Generating all groupings of (1|2)* summing up to m

In a fun article Spelling with Elemental Symbols the author explores how to write a program that would spell out words with the symbols of the periodic table. So for example the word waste might be spelled as WAsTe (W for wolfram, As for arsenic and Te for tellurium).

In the beginning their first idea was to generate all the possible splits into 1 and 2 letter groups (we call these strings groupings), then try all these combinations matching against the list of the symbols¹. To generate the splits they would generate all the possible strings of 1 and 2 up to the length \(m\) and then filter out those which don't sum up to \(m\) (the length of the input word). Little inspection shows that this grows exponentially and really isn't the way to go². For \(m\) = 3 this would generate 15 possible strings (including the empty one) but only 3 are actually valid: \((1,1,1)\), \((1,2)\) and \((2,1)\).

This immediately got me thinking of dynamic programming and induction. I figured it out in a couple minutes and then worked out a simple proof to show that my algorithm generates all the possible groupings.

The algorithm

How it works is rather simple:

If we are generating groupings of strings summing up to 0, return just the empty sequence.
If we are generating groupings of strings summing up to 1, return just the sequence (1).
Otherwise return all the sequences created by prepending 1 to all the sequences that sum to \(n-1\) combined all the sequences created by prepending 2 to all the sequences that sum to \(n-2\) (so that the resulting sum is \(n\)).

The algorithm's nature was begging for a functional implementation so I naturally wrote it down in Lisp:

(defun generate-groupings (n)
  (cond
   ((= n 0) '(()))
   ((= n 1) '((1)))
   (:else
    (append
     (mapcar (lambda (x) (cons 1 x)) (generate-groupings (- n 1)))
     (mapcar (lambda (x) (cons 2 x)) (generate-groupings (- n 2)))))))

Here's an equivalent Python version. Please note I'm not too big into Python :)

def prepend(x, list):
    list.insert(0, x)
    return list


def generate_groupings(n):
    if n == 0:
        return [[]]
    elif n == 1:
        return [[1]]
    else:
        l1 = [prepend(1,x) for x in generate_groupings(n - 1)]
        l2 = [prepend(2,x) for x in generate_groupings(n - 2)]
        return l1+l2

Proof

Proof will be carried out by induction. In short, induction works as follows. You first prove the induction base, which is the base truth from which you will derive all other truths. In our case this will be the fact that the algorithm works for \(n = 0\) and \(n = 1\).

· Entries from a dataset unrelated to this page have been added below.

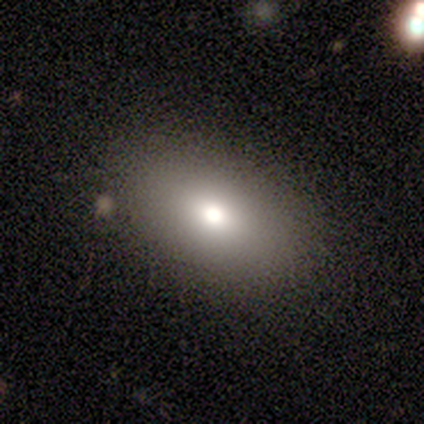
smooth-or-featured: smooth: 80% | featured or disk: 20% | star or artifact: 0%
  how-rounded: in between: 100% | round: 0% | cigar-shaped: 0%
  merging: none: 100% | minor disturbance: 0% | major disturbance: 0% | merger: 0%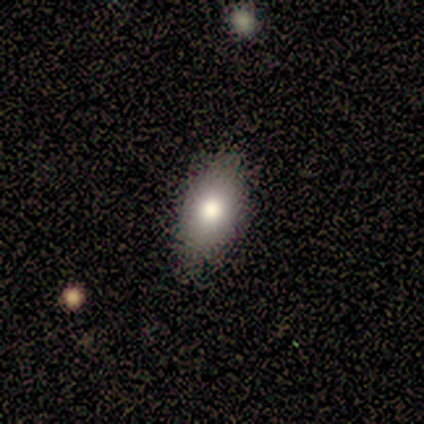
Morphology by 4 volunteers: Smooth or featured? 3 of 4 (75%) said smooth. How rounded? 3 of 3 (100%) said in between. Merging? 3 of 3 (100%) said none.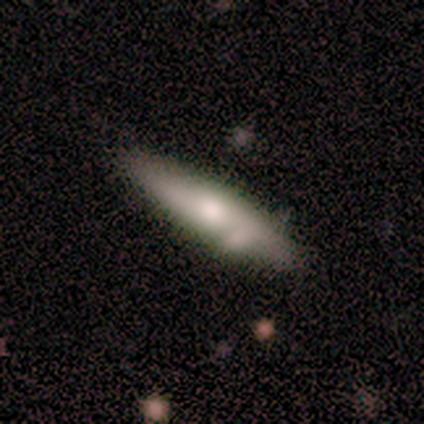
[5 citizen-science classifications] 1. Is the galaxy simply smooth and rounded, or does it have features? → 60% featured or disk, 20% smooth, 20% star or artifact.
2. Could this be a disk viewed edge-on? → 100% yes, 0% no.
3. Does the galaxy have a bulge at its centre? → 67% rounded, 33% boxy, 0% none.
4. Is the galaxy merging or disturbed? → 50% none (tied), 50% merger (tied), 0% minor disturbance, 0% major disturbance.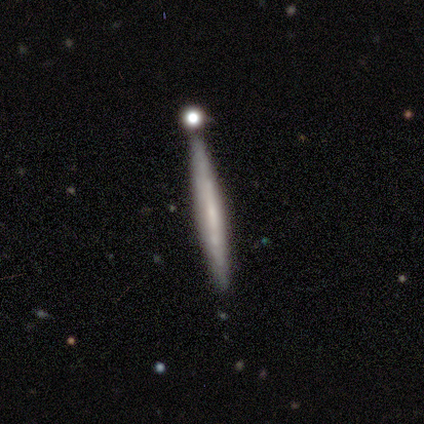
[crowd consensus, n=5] Overall: featured or disk (60%; smooth 40%). Edge-on disk: yes (100%). Edge-on bulge: none (67%; rounded 33%). Merging: none (100%).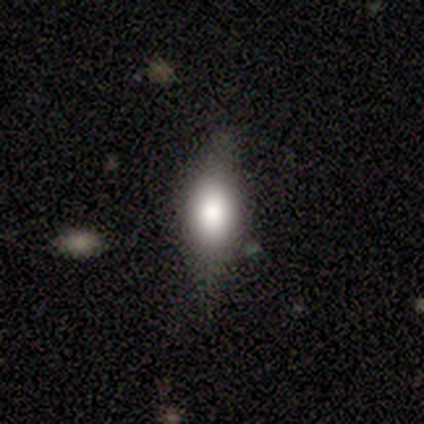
smooth 58%, featured or disk 39%, star or artifact 3%. Down the decision tree: how rounded — in between (68%); merging — none (78%).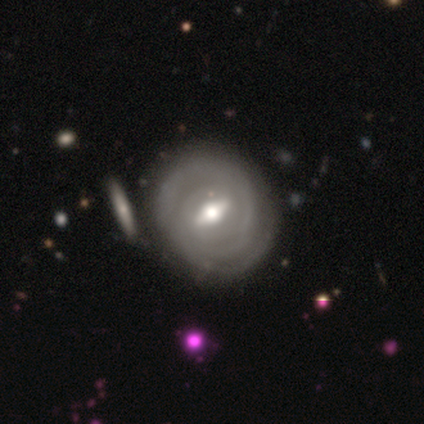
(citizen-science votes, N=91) This appears to be a featured or disk galaxy (78%) with a strong bar (44%, tied with weak), tight (77%) spiral arms (91%) and a moderate central bulge (65%). Merging: none (81%).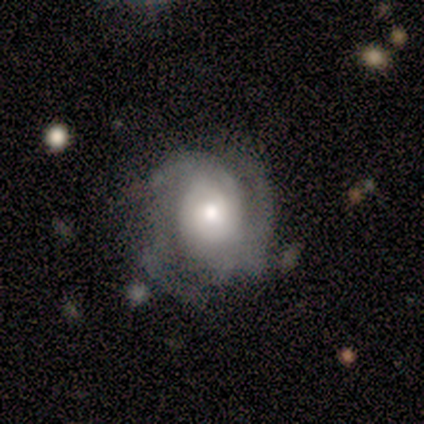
A featured or disk galaxy (60%) with no bar (67%), 3 (67%) tight (67%) spiral arms (100%) and a moderate central bulge (100%). Merging: none (50%).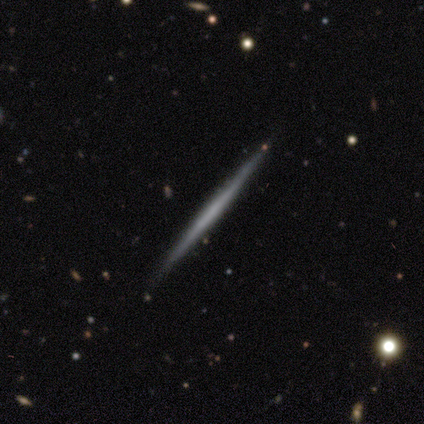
Overall: featured or disk (79%). Edge-on disk: yes (100%). Edge-on bulge: none (94%). Merging: none (72%).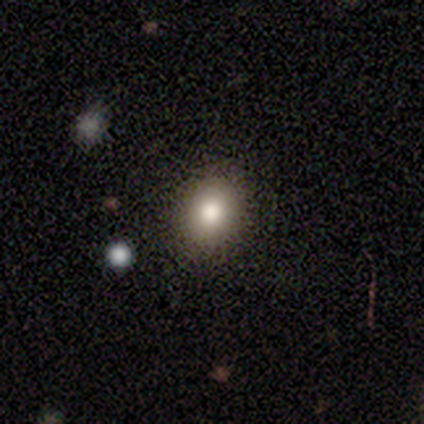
smooth_or_featured: smooth (p=1.00)
how_rounded: in between (p=0.60) [alt: round p=0.40]
merging: none (p=1.00)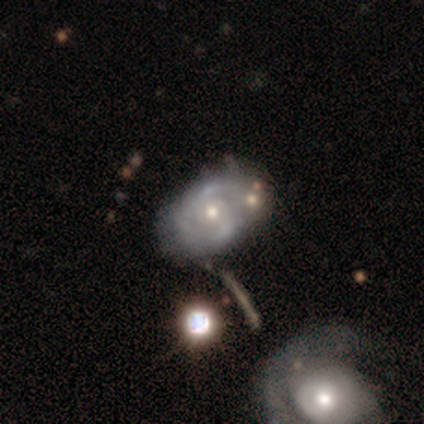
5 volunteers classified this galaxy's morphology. type=featured or disk (80%); edge-on=no (100%); bar=weak (75%); spiral arms=yes (100%); winding=tight (50%, tied with medium); arm count=2 (75%); bulge=small (100%); merging=none (75%).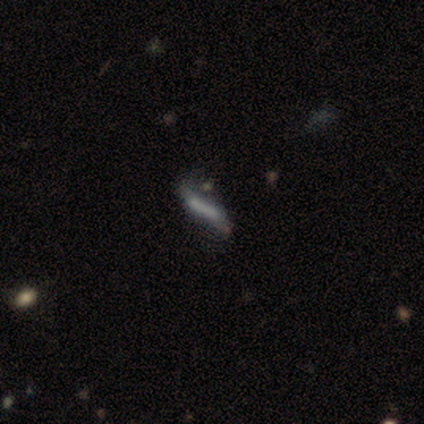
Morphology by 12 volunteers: A smooth galaxy with no disk features (58%) that is cigar-shaped (100%).

Vote fractions:
- Smooth or featured? smooth: 58% / featured or disk: 25% / star or artifact: 17%
- How rounded? cigar-shaped: 100% / round: 0% / in between: 0%
- Merging? none: 40% / major disturbance: 30% / merger: 20% / minor disturbance: 10%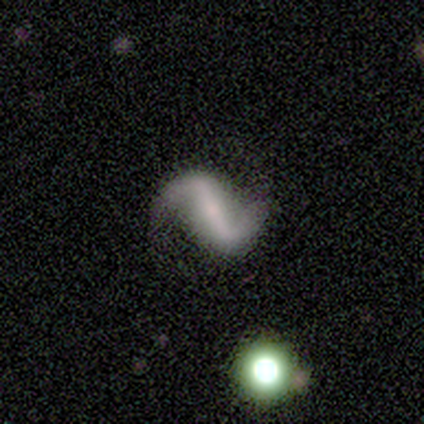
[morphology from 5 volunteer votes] Smooth or featured? 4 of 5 (80%) said featured or disk. Edge-on disk? 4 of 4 (100%) said no. Bar? 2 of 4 (50%, tied with weak) said strong. Spiral arms? 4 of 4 (100%) said yes. Spiral winding? 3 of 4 (75%) said loose. Spiral arm count? 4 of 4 (100%) said 2. Bulge size? 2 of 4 (50%) said small. Merging? 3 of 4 (75%) said none.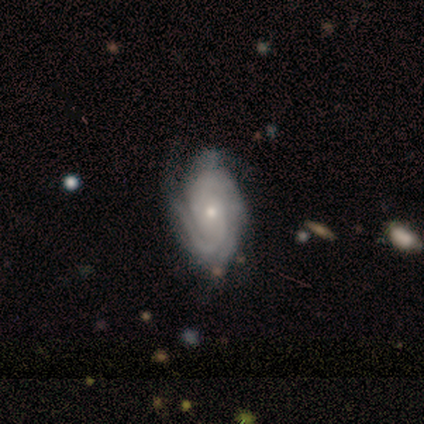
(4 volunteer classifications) This is likely a featured or disk galaxy (75%). It is clearly not viewed edge-on (100%). Bar: clearly no (100%). Spiral arm pattern: clearly yes (100%). Spiral arm count: marginally 1 (33%, tied with 3 and can't tell). Spiral winding: marginally tight (33%, tied with medium and loose). Central bulge: clearly moderate (100%). Merging: likely minor disturbance (67%).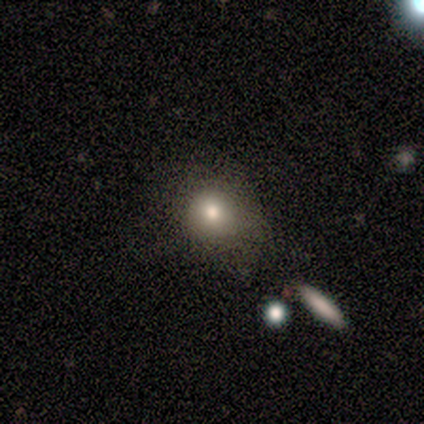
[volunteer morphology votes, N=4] This is likely a smooth galaxy (75%). How rounded: likely round (67%). Merging: likely none (75%).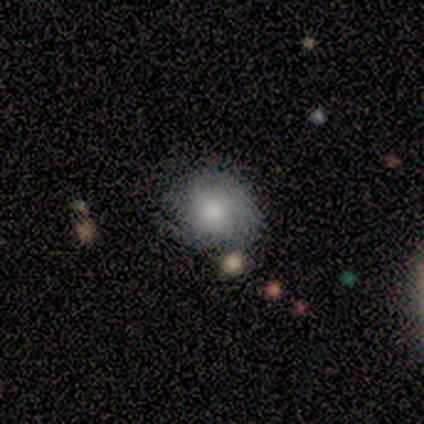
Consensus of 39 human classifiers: Morphology: type=smooth (64%); roundness=round (72%); merging=none (71%).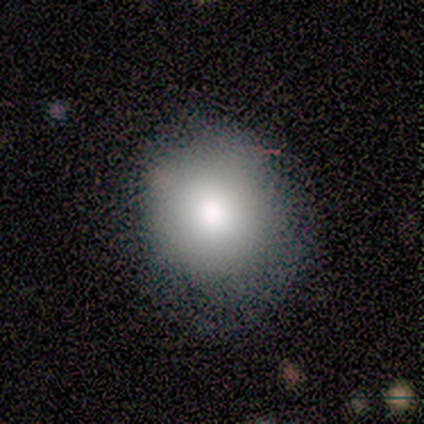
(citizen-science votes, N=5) smooth_or_featured: smooth (p=0.60) [alt: featured or disk p=0.20]
how_rounded: round (p=0.67) [alt: in between p=0.33]
merging: none (p=0.50) [alt: minor disturbance p=0.25]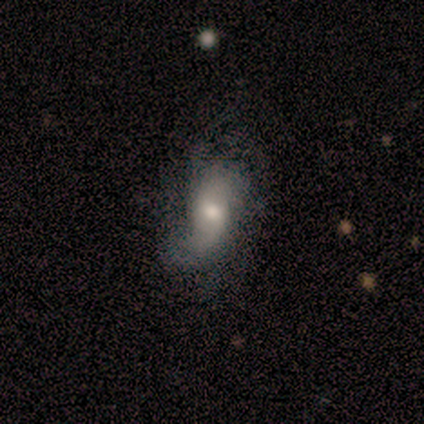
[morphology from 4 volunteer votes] Q: Smooth or featured?
A: featured or disk (75%); runner-up: star or artifact (25%)
Q: Edge-on disk?
A: no (100%)
Q: Bar?
A: no (67%); runner-up: weak (33%)
Q: Spiral arms?
A: yes (100%)
Q: Spiral winding?
A: loose (67%); runner-up: medium (33%)
Q: Spiral arm count?
A: 1 (33%); tied with: 2 (33%); 3 (33%)
Q: Bulge size?
A: moderate (100%)
Q: Merging?
A: minor disturbance (67%); runner-up: none (33%)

Why this is true follows directly from the definition of the first two bullets of the algorithm. They are just hard-coded enumerations of all the possibilities.

Now the fun part. If we prove that the proposition is true for \(n + 1\) while we assume it works for all \(k \leq n\), we proved the proposition for all \(n\). This is called the induction hypothesis.³

The whole thing works because it allows us to "turtle all the way" down to the basic fact. For example, to prove something works for \(n = 3\), we first use the basic fact that it works for \(n = 1\), then assuming it works (which it does!) we use the induction hypothesis which grants us that the proposition works for \(n = 2\). We repeat again to show that the proposition works for \(n = 3\) assuming it works for \(n = 2\) (which it does, we just showed it!). It is a bit magical so think about it for a bit until it is clear.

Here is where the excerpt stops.